The handler function fails immediately at this step:

void handler(
    const Aws::Lambda::LambdaClient*, const Aws::Lambda::Model::InvokeRequest&,
    Aws::Lambda::Model::InvokeOutcome outcome, const std::shared_ptr<const Aws::Client::AsyncCallerContext>& ctx
)
{
  if (!outcome.IsSuccess()) {
    std::cerr << "Error with Lambda::InvokeRequest. "
                << outcome.GetError().GetMessage()
                << std::endl;
    exit(1);
  }

Possible Solution

No response

Additional Information/Context

No response

AWS CPP SDK version used

Current git master, commit f067d450a8689f3ae05fbcd96039cdd9f2d0276c

Compiler and Version used

Clang 15 (custom fork)

Operating System and version

Ubuntu 22.04

SergeyRyabinin commented 2 weeks ago

Hi @mcopik ,

Thanks a lot for submitting this issue.

Why it happens

Our current async execution model is quite bad: it simply uses regular sync blocking calls and wraps them into execution on a separate thread using the thread executor. such as

void Lambda::InvokeAsync(...)
{
  threadExecutor->Submit(std::function<...>(Lambda::Invoke(...))
}

The default thread executor is going to spawn a separate thread for each submitted async operation. There is a slightly better PooledThreadExecutor that is going to use a set of threads, avoiding the usage of 520 threads for each single operation call.
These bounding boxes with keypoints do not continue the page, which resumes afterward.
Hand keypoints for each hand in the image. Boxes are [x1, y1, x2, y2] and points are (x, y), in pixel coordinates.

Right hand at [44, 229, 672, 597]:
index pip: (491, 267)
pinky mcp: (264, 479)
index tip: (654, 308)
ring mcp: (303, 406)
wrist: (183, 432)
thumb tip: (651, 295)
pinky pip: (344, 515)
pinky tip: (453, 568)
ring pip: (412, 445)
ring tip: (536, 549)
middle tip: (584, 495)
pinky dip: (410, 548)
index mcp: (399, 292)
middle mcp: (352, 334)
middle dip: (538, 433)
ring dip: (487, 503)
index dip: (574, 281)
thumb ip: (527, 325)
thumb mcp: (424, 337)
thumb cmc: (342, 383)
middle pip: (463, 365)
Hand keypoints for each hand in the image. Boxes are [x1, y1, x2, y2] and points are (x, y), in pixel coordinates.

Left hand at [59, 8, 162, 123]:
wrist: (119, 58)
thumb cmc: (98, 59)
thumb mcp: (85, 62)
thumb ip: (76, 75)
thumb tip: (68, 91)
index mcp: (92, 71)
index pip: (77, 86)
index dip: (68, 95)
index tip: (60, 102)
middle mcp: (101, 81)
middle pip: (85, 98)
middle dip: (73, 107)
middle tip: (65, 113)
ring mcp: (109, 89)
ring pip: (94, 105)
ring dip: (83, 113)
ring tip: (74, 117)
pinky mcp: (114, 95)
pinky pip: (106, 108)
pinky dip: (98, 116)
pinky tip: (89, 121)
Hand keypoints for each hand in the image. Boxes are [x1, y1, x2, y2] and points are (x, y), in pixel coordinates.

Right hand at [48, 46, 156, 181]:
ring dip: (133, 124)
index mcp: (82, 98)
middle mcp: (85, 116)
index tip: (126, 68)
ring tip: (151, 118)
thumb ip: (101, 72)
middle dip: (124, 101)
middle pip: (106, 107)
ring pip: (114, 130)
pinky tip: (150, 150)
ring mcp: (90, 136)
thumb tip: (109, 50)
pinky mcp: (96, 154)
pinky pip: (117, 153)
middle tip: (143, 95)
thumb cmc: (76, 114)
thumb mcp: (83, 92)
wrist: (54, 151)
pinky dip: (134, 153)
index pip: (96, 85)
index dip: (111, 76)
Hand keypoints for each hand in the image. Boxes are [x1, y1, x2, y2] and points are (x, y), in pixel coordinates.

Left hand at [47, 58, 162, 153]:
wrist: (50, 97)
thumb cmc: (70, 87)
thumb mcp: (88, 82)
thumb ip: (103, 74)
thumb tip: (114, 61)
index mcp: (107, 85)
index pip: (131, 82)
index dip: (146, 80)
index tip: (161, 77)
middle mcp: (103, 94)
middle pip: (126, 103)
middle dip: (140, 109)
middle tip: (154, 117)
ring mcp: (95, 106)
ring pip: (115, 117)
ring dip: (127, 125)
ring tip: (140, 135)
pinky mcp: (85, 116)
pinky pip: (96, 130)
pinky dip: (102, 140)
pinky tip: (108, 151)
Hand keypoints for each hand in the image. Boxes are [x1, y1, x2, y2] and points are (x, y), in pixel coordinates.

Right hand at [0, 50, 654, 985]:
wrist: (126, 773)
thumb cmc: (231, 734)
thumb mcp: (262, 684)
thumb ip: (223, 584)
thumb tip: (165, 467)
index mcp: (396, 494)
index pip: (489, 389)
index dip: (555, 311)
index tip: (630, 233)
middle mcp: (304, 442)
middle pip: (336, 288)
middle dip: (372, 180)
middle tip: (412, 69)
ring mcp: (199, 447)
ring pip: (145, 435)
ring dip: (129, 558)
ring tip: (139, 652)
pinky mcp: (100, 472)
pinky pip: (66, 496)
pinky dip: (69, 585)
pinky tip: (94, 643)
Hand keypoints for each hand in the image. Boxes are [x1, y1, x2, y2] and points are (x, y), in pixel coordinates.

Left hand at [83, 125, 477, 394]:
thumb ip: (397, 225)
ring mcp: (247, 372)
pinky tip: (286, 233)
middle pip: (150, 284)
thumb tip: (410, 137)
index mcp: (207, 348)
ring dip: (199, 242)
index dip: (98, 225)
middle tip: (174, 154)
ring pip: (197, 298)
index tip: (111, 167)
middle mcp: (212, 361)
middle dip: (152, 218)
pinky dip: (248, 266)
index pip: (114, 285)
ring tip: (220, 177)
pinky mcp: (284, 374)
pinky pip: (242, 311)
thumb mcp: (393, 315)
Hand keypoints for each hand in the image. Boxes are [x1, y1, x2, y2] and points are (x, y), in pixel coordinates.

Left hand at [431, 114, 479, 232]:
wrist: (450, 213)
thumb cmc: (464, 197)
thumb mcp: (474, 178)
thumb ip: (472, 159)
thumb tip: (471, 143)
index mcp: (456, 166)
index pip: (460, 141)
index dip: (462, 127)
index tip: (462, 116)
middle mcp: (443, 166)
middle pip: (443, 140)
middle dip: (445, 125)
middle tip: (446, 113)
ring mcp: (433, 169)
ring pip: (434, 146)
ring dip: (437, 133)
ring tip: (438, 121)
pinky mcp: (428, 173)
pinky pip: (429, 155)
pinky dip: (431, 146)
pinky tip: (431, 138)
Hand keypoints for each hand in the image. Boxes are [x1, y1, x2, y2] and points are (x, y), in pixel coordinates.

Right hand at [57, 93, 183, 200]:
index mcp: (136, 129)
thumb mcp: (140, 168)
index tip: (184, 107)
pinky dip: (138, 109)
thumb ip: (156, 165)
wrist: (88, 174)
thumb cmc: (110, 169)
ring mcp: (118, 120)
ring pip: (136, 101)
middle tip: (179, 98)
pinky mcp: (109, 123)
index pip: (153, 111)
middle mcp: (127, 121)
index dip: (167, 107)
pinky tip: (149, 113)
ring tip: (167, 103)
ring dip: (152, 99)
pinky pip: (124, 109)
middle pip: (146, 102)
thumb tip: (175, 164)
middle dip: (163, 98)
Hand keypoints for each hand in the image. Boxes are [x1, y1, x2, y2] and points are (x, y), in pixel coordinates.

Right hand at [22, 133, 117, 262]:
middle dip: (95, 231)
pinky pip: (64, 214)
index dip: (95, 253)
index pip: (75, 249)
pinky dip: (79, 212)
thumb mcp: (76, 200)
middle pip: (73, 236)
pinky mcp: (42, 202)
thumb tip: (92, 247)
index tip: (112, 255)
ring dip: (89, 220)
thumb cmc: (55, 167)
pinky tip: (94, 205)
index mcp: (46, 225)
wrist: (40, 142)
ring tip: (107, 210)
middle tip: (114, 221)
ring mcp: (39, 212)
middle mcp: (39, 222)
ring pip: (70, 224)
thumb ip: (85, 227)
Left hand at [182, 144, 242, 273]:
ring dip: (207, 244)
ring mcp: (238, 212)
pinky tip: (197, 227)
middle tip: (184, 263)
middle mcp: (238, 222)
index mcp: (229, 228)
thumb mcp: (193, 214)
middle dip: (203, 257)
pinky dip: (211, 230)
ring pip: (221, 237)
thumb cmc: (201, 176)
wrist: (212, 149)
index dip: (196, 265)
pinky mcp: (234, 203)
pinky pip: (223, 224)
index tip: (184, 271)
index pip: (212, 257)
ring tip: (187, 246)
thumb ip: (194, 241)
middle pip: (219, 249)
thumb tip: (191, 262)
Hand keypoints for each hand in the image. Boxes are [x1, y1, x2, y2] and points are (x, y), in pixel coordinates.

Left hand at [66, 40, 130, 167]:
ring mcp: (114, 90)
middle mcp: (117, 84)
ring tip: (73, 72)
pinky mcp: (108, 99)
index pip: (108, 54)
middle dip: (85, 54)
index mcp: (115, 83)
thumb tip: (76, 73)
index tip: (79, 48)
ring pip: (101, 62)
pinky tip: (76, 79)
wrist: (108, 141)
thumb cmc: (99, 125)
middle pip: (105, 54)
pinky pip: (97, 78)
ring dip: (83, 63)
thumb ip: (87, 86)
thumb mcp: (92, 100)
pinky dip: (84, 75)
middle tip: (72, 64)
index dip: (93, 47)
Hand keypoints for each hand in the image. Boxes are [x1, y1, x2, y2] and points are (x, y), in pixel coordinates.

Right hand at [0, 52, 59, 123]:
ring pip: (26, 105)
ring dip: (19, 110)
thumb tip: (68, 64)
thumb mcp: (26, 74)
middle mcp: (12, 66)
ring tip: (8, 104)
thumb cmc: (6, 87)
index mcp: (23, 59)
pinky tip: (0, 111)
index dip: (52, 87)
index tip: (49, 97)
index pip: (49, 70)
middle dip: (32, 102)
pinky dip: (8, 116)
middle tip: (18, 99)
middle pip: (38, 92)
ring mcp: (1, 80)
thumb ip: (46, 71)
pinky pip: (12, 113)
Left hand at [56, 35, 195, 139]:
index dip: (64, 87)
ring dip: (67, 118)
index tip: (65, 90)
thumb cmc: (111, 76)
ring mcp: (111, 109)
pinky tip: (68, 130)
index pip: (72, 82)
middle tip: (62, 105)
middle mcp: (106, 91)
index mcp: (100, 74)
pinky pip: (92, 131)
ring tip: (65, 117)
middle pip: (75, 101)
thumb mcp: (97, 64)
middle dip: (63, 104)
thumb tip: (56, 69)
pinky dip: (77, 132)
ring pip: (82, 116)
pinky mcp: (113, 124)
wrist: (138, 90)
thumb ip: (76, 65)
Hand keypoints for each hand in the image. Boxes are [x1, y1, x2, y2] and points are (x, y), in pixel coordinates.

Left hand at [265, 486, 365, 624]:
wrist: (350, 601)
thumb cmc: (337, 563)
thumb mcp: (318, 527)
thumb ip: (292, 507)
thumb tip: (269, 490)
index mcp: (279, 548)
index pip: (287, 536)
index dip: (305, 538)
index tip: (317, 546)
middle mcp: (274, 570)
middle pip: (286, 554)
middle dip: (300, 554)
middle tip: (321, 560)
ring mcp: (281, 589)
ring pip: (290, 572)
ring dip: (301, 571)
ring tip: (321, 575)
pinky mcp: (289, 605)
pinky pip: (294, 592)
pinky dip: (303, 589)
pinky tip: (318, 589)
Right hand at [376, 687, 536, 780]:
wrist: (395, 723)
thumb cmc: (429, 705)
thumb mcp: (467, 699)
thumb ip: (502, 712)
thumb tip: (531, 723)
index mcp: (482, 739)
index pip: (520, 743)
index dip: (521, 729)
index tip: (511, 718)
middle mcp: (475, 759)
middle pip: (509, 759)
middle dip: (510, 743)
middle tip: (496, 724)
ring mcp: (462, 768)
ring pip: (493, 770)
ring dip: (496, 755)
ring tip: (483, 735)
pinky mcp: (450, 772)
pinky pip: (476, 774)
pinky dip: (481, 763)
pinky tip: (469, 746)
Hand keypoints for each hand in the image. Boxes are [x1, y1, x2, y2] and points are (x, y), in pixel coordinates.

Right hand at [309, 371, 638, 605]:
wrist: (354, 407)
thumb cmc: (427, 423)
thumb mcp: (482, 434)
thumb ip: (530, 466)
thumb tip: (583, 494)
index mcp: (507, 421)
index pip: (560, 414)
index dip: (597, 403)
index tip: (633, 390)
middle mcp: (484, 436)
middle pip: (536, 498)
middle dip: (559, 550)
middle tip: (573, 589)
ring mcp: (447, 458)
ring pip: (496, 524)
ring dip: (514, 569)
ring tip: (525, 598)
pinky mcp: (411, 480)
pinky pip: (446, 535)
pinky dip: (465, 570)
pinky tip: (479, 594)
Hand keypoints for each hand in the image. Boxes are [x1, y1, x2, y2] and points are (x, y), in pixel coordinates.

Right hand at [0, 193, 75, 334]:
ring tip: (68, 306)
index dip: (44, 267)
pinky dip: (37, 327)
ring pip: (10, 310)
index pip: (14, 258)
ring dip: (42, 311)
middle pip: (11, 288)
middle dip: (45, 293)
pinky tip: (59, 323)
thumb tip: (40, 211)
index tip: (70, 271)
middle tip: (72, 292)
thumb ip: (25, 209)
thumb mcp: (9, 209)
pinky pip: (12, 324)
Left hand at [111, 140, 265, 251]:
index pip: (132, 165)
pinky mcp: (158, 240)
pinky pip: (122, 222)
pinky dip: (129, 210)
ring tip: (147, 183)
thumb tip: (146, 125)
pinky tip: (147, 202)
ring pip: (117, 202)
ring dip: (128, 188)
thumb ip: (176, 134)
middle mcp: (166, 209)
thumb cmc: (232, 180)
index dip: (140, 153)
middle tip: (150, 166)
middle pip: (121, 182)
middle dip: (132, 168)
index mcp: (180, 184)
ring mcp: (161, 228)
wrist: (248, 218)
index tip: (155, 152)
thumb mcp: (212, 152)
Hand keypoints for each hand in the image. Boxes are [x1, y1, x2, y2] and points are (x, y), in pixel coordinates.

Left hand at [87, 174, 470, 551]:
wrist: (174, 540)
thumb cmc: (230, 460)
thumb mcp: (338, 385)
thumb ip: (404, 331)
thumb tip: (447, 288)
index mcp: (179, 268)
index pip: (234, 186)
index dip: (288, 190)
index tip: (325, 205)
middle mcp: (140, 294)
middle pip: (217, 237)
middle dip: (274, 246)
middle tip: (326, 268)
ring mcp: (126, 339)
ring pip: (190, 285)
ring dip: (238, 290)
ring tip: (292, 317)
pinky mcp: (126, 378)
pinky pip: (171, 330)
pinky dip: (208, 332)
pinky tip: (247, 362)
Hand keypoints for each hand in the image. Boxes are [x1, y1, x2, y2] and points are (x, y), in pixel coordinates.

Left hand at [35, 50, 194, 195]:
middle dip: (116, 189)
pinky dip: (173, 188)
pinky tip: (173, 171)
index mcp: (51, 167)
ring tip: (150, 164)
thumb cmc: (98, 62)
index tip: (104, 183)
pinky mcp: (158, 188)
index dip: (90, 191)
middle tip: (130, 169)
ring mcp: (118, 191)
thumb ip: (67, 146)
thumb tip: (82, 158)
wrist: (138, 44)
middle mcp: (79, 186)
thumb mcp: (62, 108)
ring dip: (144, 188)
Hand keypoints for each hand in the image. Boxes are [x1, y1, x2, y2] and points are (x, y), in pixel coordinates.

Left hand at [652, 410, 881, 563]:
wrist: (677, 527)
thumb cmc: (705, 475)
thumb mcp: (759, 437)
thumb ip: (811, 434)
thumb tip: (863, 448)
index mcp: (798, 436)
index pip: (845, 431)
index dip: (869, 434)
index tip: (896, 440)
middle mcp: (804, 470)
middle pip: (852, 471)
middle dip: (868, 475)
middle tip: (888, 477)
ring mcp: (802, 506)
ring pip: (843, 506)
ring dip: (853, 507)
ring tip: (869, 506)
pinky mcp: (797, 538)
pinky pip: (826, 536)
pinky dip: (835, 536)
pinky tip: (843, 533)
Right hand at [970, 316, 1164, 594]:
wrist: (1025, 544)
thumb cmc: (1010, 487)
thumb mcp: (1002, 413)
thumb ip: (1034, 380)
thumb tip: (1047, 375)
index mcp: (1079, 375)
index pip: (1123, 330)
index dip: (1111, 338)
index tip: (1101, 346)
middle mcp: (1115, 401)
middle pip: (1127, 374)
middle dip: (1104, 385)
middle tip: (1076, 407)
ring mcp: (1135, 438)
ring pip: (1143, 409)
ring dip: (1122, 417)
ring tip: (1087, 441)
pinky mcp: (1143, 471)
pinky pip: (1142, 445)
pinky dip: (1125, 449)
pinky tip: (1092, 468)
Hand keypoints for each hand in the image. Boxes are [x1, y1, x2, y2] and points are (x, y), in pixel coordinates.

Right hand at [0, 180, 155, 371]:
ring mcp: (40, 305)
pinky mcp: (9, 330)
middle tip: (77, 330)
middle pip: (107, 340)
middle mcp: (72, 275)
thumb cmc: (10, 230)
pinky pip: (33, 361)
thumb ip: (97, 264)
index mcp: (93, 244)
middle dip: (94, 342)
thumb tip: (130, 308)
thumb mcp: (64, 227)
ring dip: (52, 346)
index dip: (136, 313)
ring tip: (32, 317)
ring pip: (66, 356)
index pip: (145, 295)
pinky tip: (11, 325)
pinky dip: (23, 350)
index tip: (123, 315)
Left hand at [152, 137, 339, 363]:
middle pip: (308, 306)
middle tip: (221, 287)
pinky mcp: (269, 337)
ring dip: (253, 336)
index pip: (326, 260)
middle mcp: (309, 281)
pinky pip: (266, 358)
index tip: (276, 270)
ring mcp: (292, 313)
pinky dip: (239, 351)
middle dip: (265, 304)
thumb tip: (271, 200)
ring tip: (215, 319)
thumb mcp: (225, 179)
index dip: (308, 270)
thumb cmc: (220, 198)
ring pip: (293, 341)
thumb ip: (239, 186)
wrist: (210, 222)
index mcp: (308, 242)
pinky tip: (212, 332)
Another big problem with our current async model is that we use sync/blocking HTTP clients, such as WinHTTP in a sync mode or libCurl using curl_easy_handle, so that SDK can't send out the HTTP request and allow thread to execute some other code.

Therefore, when you submit 520 async requests, SDK is going to spawn 520 threads and 520 curl_easy_handles each creating their own HTTP connection (including the TLS session).

Is there any mitigation

I'd suggest to use PooledThreadExecutor, it won't improve overall throughput, however, it will reduce the amount of threads being spawned.

Long-term plan

We plan to improve/refactor our async model in order to use proper async request handling with the usage of async HTTP client, such as "curl_multi_handle" and AWS CRT HTTP client in the async mode. Right now it lives on this branch: https://github.com/aws/aws-sdk-cpp/tree/sr/curlMulti2 Unfortunately, we can't give any ETA here.

I'll mark this issue as a feature request. Please let us know if you have any other question about the SDK.